Friday, May 11, 2007



Over the weekend I caught up a bit on my reading. One thing that caught my eye in reading the parliamentary debates on the Second Reading of the Finance Bill was a comment by the Financial Secretary to the Treasury, John Healey, on small businesses. He said:

“The UK has 4.3 million small businesses. Of those, more than three quarters are self-employed. They do not pay corporation tax and are not affected by the changes in the Budget. Of those that remain about a quarter do not pay any corporation tax because they do not declare profits. Of those that remain, we estimate that the majority have incorporated with the purpose of reducing their tax and national insurance liabilities.”

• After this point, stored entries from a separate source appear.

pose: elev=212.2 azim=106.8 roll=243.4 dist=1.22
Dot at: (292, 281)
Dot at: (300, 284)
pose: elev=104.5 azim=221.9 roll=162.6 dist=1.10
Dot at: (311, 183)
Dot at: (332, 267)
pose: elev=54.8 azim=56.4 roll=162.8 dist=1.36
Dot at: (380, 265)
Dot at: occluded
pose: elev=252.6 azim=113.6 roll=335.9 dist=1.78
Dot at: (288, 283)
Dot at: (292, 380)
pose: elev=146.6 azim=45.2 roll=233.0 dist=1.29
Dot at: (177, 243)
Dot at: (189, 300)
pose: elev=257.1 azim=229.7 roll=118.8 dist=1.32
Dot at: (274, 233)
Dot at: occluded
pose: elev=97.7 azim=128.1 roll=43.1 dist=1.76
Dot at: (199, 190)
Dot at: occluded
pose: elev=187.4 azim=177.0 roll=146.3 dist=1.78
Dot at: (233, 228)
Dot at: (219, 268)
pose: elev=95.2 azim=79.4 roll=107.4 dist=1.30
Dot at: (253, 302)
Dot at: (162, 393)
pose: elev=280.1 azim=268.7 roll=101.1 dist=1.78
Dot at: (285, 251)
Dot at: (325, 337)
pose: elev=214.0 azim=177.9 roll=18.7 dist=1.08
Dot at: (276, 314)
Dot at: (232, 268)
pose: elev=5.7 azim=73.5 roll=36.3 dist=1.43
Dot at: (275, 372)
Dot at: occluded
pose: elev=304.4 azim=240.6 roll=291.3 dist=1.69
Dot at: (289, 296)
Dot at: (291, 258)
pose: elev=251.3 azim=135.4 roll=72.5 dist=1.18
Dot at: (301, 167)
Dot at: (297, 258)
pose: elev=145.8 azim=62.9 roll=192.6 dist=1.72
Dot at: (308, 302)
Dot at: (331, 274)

That seems an extraordinary statistic:

Unincorporated businesses 1,075,000

Small companies not generating

any profits or making losses 806,000

Small companies that have incorporated

solely for tax avoidance purposes 1,210,000*

Small companies that have incorporated

in order to obtain limited liability or for

some other commercial purpose 1,209,000*

Total UK small businesses 4,300,000

I have taken “the majority” to mean just over half, so the number of “genuine” incorporations of profit-making businesses may well be significantly lower than £1.2m – although some of the non-profit generating businesses may of course be profitable businesses that distribute the whole of their profits to their proprietors by way of salary.

For most government purposes a small business is one that has less than 50 employees and a turnover of less than £5.6 million.

The above figures suggest that if tax avoidance could be abolished (which it can’t be) only around a quarter of all small businesses would choose to operate as limited companies. I find this amazing. It is also alien to my personal experience, which is that the vast majority of small companies that I have come across have incorporated to obtain the benefit of limited liability, to be able to give senior employees an interest in the business, or to segregate activities into different entities.

Of course in the fast growing IT industry, many have incorporated because the large computer companies, most of whom do work for the government, are unwilling to deal with PAYE and NIC as unpaid tax collectors for the government, and the government, in particular the Treasury and HMRC, have been unwilling to make a stand and require its own IT contractors only to use their own employees to fulfil government contracts. I am unclear whether Mr Healey regards small companies set up to enable the proprietor to obtain work from government contractors as falling within the tax avoidance or commercial category. As it is really government sponsored tax avoidance I suspect it is the former.

The other extraordinary thing is that over the last 10 years the government have directed the vast majority of its small business incentives towards companies – indeed to such an extent that many commentators and advisers were convinced that the government was seeking to discourage unincorporated businesses completely.

It seems an extraordinarily odd policy to hand out benefits to 1.2m avid tax avoiders in order to benefit a smaller number of genuine businesses. It seems an equally strange policy to choose to incentivise only around half of all genuine small businesses (Incentives that relieve the corporation tax burden have no effect on companies that do not make profits so cannot impact on that 800,000). Yet this is what Mr Healey’s figure suggests that Gordon Brown has consistently chosen to do.